PASSAGE TO READ |
--- START ---
The question of adequate legal representation has now become particularly critical as it appears that Shtyblikov is ‘admitting guilt’, with this meaning a separate court hearing where proof is not required.  That in turn has implications for all three men, as Shtyblikov has been named the ‘leader’ of the so-called saboteur plot. 

During the first month, it was only Volodymyr Dudka who was able to see an independent lawyer, not provided by the FSB.  It is telling that Dudka retracted the previously provided ‘confession’ and said that it had been extracted through duress and threats to his family. 

Shtyblikov has probably not seen an independent lawyer at all.  Back in November, he supposedly rejected the services of Alexander Popkov, who had contracted an agreement with the Shtyblikov family.  Popkov was not allowed to see Shtyblikov and hear this from him, which is a serious breach of procedural legislation.  It is therefore unclear whether the person Shtyblikov has agreed should represent him was freely chosen.
--- END ---
SET PROBLEM A | From the entries, extract word for word the lines starting at the one that contains "scientific name: Dirona picta" and ending after the one that contains "family: Glareolidae".

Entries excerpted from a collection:
--- START ---
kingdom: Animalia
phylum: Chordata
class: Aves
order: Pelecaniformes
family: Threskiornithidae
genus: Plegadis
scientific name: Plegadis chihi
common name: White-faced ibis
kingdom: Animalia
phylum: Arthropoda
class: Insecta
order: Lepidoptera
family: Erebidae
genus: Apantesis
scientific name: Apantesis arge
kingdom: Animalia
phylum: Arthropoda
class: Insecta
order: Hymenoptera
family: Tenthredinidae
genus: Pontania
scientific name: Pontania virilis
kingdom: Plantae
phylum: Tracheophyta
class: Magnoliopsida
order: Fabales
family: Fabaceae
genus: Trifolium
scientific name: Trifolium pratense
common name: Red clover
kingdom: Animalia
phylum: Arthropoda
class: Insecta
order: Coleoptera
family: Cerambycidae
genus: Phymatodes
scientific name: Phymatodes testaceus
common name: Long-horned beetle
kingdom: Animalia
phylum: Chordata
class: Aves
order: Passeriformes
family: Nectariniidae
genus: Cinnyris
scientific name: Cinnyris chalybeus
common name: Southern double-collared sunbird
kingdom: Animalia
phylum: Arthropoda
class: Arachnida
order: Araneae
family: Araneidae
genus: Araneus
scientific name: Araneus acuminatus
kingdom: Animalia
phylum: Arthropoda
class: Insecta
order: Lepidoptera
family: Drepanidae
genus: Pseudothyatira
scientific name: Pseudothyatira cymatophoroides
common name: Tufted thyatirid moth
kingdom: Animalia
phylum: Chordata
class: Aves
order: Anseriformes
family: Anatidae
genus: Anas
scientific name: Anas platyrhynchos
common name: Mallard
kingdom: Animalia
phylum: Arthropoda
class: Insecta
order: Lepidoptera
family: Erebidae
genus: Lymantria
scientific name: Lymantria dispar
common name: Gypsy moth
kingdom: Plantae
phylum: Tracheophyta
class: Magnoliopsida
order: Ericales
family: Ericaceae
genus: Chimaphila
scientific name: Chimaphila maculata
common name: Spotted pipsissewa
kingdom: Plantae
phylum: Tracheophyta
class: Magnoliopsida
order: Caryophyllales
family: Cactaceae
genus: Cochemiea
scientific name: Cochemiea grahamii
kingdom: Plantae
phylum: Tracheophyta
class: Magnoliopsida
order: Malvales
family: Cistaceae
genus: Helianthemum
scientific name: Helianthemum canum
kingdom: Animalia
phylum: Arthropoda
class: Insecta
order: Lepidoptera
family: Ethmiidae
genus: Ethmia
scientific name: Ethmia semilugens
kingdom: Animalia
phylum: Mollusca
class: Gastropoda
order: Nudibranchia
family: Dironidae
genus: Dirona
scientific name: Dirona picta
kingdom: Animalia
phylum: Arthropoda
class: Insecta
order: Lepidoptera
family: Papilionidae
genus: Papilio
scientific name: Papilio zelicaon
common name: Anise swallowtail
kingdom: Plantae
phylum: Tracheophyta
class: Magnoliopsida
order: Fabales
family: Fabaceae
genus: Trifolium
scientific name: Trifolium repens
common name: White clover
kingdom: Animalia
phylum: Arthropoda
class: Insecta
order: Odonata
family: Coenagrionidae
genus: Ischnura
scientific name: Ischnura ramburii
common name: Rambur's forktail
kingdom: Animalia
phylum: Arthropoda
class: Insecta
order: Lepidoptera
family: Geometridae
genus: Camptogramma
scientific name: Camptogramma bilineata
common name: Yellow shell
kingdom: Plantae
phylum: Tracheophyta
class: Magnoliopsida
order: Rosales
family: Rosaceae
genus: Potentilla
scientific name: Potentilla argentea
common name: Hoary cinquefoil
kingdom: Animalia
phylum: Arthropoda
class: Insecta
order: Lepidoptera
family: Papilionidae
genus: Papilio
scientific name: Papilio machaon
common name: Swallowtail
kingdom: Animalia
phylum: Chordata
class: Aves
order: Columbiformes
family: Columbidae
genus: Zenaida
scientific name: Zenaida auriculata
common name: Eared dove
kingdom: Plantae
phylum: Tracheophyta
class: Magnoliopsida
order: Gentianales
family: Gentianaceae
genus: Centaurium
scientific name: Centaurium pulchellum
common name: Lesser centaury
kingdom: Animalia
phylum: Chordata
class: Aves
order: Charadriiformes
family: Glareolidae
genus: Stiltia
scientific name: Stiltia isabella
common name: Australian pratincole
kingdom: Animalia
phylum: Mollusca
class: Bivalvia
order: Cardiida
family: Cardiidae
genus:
--- END ---
SET PROBLEM B | In the passage about Shtyblikov's legal representation, who was the only person able to see an independent lawyer during the first month?

WORKED SOLUTION A |
scientific name: Dirona picta
kingdom: Animalia
phylum: Arthropoda
class: Insecta
order: Lepidoptera
family: Papilionidae
genus: Papilio
scientific name: Papilio zelicaon
common name: Anise swallowtail
kingdom: Plantae
phylum: Tracheophyta
class: Magnoliopsida
order: Fabales
family: Fabaceae
genus: Trifolium
scientific name: Trifolium repens
common name: White clover
kingdom: Animalia
phylum: Arthropoda
class: Insecta
order: Odonata
family: Coenagrionidae
genus: Ischnura
scientific name: Ischnura ramburii
common name: Rambur's forktail
kingdom: Animalia
phylum: Arthropoda
class: Insecta
order: Lepidoptera
family: Geometridae
genus: Camptogramma
scientific name: Camptogramma bilineata
common name: Yellow shell
kingdom: Plantae
phylum: Tracheophyta
class: Magnoliopsida
order: Rosales
family: Rosaceae
genus: Potentilla
scientific name: Potentilla argentea
common name: Hoary cinquefoil
kingdom: Animalia
phylum: Arthropoda
class: Insecta
order: Lepidoptera
family: Papilionidae
genus: Papilio
scientific name: Papilio machaon
common name: Swallowtail
kingdom: Animalia
phylum: Chordata
class: Aves
order: Columbiformes
family: Columbidae
genus: Zenaida
scientific name: Zenaida auriculata
common name: Eared dove
kingdom: Plantae
phylum: Tracheophyta
class: Magnoliopsida
order: Gentianales
family: Gentianaceae
genus: Centaurium
scientific name: Centaurium pulchellum
common name: Lesser centaury
kingdom: Animalia
phylum: Chordata
class: Aves
order: Charadriiformes
family: Glareolidae

WORKED SOLUTION B | Volodymyr Dudka